REQUIREMENT -
Can you update the material below by changing every "common name" to "vernacular name", leaving every other part unaltered?

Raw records
━━━━━━━━━━━━━━━━━━━━━━━━━━━━━━

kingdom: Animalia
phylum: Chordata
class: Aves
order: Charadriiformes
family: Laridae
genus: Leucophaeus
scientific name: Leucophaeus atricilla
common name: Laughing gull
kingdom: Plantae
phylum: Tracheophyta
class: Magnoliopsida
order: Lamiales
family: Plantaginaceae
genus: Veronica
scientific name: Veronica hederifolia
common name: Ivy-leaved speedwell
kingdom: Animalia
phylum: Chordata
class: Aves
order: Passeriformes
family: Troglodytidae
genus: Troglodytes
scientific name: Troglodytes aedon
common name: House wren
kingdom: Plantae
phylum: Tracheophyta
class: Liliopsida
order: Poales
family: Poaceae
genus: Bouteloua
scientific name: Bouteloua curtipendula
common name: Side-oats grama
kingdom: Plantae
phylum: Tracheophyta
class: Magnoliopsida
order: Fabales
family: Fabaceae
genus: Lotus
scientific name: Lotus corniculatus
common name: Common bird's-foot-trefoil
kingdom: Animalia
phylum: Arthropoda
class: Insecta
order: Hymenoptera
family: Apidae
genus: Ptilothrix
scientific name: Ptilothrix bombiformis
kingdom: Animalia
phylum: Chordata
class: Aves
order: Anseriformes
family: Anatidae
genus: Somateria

━━━━━━━━━━━━━━━━━━━━━━━━━━━━━━

WRITTEN REPLY -
kingdom: Animalia
phylum: Chordata
class: Aves
order: Charadriiformes
family: Laridae
genus: Leucophaeus
scientific name: Leucophaeus atricilla
vernacular name: Laughing gull
kingdom: Plantae
phylum: Tracheophyta
class: Magnoliopsida
order: Lamiales
family: Plantaginaceae
genus: Veronica
scientific name: Veronica hederifolia
vernacular name: Ivy-leaved speedwell
kingdom: Animalia
phylum: Chordata
class: Aves
order: Passeriformes
family: Troglodytidae
genus: Troglodytes
scientific name: Troglodytes aedon
vernacular name: House wren
kingdom: Plantae
phylum: Tracheophyta
class: Liliopsida
order: Poales
family: Poaceae
genus: Bouteloua
scientific name: Bouteloua curtipendula
vernacular name: Side-oats grama
kingdom: Plantae
phylum: Tracheophyta
class: Magnoliopsida
order: Fabales
family: Fabaceae
genus: Lotus
scientific name: Lotus corniculatus
vernacular name: Common bird's-foot-trefoil
kingdom: Animalia
phylum: Arthropoda
class: Insecta
order: Hymenoptera
family: Apidae
genus: Ptilothrix
scientific name: Ptilothrix bombiformis
kingdom: Animalia
phylum: Chordata
class: Aves
order: Anseriformes
family: Anatidae
genus: Somateria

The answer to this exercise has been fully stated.